#### GOAL OF THE EXERCISE:
Print out each entry below in full, exactly as given, excluding pictures.

*** Opening of RECORDS TO PROCESS ***

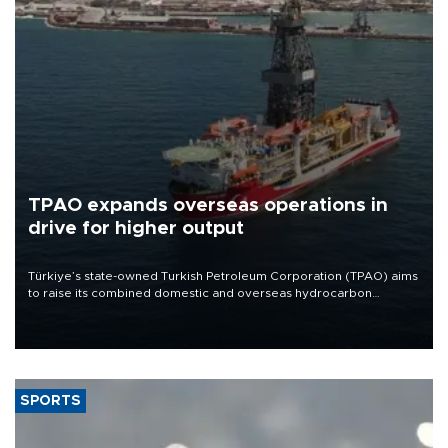
TPAO expands overseas operations in
drive for higher output
Türkiye’s state-owned Turkish Petroleum Corporation (TPAO) aims
to raise its combined domestic and overseas hydrocarbon
production from around 330,000 barrels of oil equivalent a day to
nearly 600,000 by 2028, with a longer-term target of 1 million,
Energy and Natural Resources Minister Alparslan Bayraktar has
said.
SPORTS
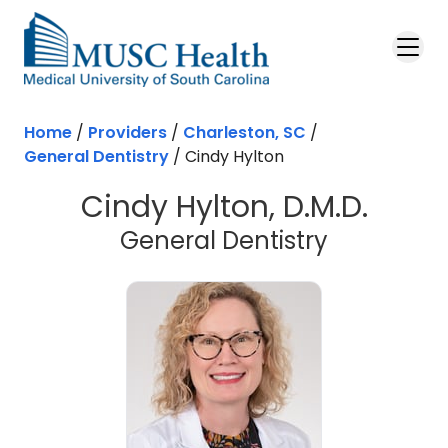
Skip to main content
Home
/
Providers
/
Charleston, SC
/
General Dentistry
/
Cindy Hylton
Cindy Hylton, D.M.D.
in Charles
General Dentistry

*** Close of RECORDS TO PROCESS ***

#### EXERCISE ANSWER:
TPAO expands overseas operations in
drive for higher output
Türkiye’s state-owned Turkish Petroleum Corporation (TPAO) aims
to raise its combined domestic and overseas hydrocarbon
production from around 330,000 barrels of oil equivalent a day to
nearly 600,000 by 2028, with a longer-term target of 1 million,
Energy and Natural Resources Minister Alparslan Bayraktar has
said.
SPORTS
Skip to main content
Home
/
Providers
/
Charleston, SC
/
General Dentistry
/
Cindy Hylton
Cindy Hylton, D.M.D.
in Charles
General Dentistry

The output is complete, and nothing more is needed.